Welke periode geldt volgens het fragment over de melkcertificaten voor de geleverde melk waarmee het aantal uit te geven melkcertificaten wordt bepaald?

FRAGMENT UIT DOCUMENT
◇ ◇ ◇ ◇ ◇ ◇ ◇

De coöperatie geeft per 1 januari 2022 een bedrag van € 8,00 per 100 kilogram geleverde melk aan melkcertificaten uit aan de leden. Voor het bepalen van het aantal uit te geven melkcertificaten, geldt de hoeveelheid geleverde melk in de periode 1 oktober 2020 t/m 30 september 2021. Bij het financieren van de melkcertificaten kunnen leden kiezen uit drie opties, waarbij ook een combinatie mogelijk is:

  1. Eenmalig inwisselen van huidige ledenobligaties-vast en/of -vrij en/of bestaande ledencertificaten.
  2. Financiering met contante middelen.
  3. Leden die over onvoldoende ledenobligaties-vast en/of ledencertificaten beschikken om de melkcertificaten te financieren, kunnen voor het restant eenmalig gebruik maken van een uitgestelde betaling van maximaal 12 jaar. Dit betreft een rentevrije uitgestelde betalingsverplichting van het lid aan de coöperatie. Jaarlijks wordt in januari getoetst of het melkveebedrijf over voldoende melkcertificaten beschikt, op basis van de geleverde hoeveelheid melk in het afgelopen jaar. Indien het melkveebedrijf niet over voldoende melkcertificaten beschikt, dient het lid extra melkcertificaten aan te kopen van de coöperatie via de jaarlijkse handelsdag.
    Om recht te hebben op de contante nabetaling die wordt uitgekeerd over de waarde van de geleverde kilogrammen eiwit, vet en lactose in een kalenderjaar moet een lid-melkveehouder beschikken over onderliggende melkcertificaten.

Zoals aangegeven zijn via het Platform Landbouw vragen gesteld inzake FrieslandCampina en de melkcertificaten. Deze vragen worden hierna behandeld.

◇ ◇ ◇ ◇ ◇ ◇ ◇

[Gegevensitems]
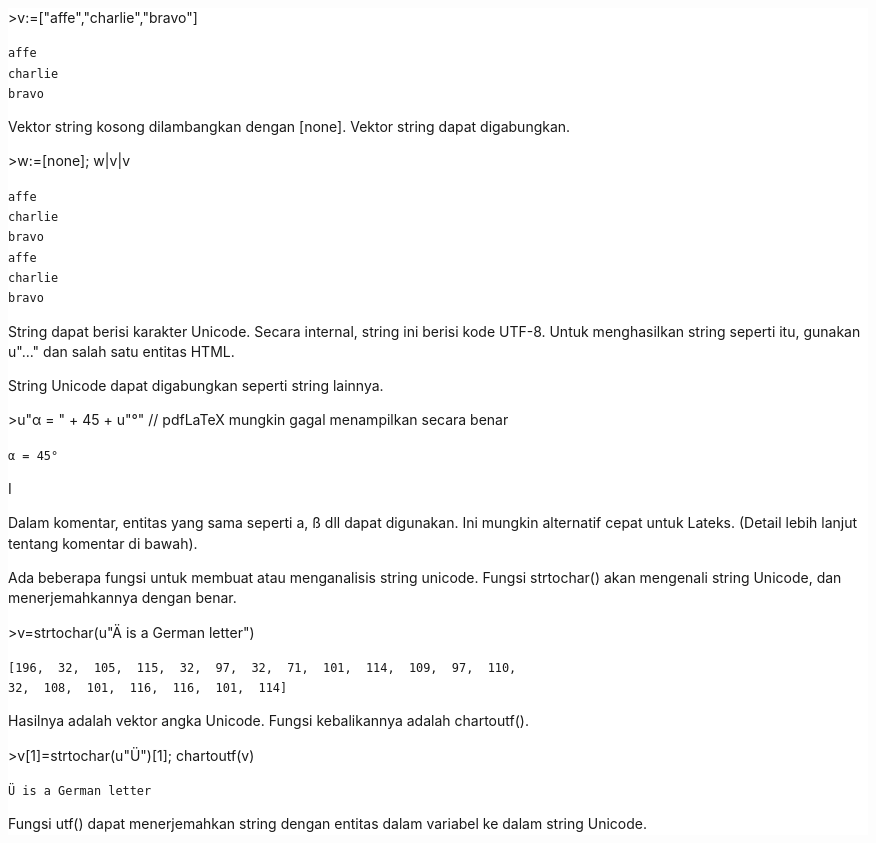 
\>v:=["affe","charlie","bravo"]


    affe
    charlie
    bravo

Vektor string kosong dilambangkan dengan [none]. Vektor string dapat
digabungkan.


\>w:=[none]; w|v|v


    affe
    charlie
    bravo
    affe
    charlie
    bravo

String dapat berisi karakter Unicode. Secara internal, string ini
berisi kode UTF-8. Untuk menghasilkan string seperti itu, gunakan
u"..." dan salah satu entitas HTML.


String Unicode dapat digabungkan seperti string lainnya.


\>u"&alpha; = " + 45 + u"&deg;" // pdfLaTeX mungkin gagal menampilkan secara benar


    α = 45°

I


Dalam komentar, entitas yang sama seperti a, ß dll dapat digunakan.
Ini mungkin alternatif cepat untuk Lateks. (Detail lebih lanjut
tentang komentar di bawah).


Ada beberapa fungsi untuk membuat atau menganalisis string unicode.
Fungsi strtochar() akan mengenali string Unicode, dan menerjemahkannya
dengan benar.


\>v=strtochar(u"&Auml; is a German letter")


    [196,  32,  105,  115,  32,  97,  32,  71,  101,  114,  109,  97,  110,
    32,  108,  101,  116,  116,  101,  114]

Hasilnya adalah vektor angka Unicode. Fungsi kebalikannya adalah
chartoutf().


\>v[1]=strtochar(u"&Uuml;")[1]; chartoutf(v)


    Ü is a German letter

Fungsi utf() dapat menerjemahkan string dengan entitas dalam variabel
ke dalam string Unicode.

◇ ◇ ◇ ◇ ◇ ◇ ◇

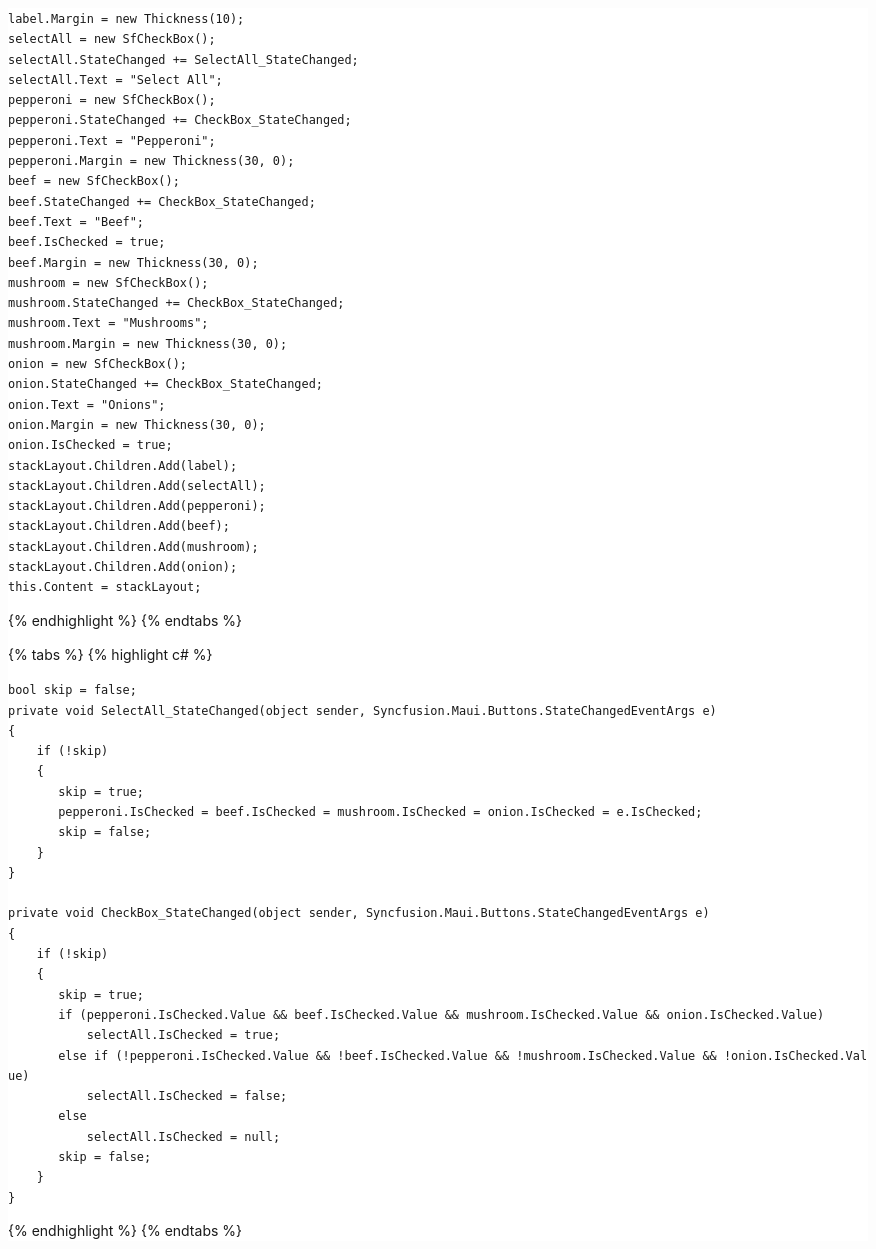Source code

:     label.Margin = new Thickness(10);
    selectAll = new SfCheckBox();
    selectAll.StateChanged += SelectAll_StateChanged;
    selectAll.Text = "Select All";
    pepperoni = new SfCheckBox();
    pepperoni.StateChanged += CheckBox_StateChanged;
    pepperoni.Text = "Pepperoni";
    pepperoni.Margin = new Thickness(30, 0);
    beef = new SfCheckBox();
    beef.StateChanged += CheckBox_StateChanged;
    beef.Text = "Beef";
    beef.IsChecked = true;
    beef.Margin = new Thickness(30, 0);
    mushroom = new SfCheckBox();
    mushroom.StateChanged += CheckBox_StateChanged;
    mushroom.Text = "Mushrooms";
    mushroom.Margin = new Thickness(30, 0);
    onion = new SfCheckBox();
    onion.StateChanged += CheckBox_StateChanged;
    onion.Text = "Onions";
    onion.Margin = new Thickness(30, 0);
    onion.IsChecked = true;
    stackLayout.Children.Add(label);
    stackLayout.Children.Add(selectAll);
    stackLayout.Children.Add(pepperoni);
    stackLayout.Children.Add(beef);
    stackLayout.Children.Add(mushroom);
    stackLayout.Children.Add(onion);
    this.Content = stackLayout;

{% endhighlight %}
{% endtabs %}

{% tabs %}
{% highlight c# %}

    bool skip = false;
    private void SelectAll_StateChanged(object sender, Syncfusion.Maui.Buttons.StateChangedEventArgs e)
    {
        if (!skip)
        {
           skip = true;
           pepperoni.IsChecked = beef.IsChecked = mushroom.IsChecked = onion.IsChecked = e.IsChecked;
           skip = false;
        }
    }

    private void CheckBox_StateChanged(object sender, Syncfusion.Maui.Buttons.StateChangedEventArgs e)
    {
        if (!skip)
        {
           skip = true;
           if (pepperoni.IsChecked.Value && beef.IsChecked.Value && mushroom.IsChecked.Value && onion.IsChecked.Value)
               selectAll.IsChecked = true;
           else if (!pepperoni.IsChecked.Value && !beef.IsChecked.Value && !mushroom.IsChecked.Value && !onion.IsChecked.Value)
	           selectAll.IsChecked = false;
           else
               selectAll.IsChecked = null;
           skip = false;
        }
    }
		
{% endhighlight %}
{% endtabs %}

◇ ◇ ◇ ◇ ◇ ◇ ◇

OPLOSSING OPDRACHT
De periode van 1 oktober 2020 tot en met 30 september 2021.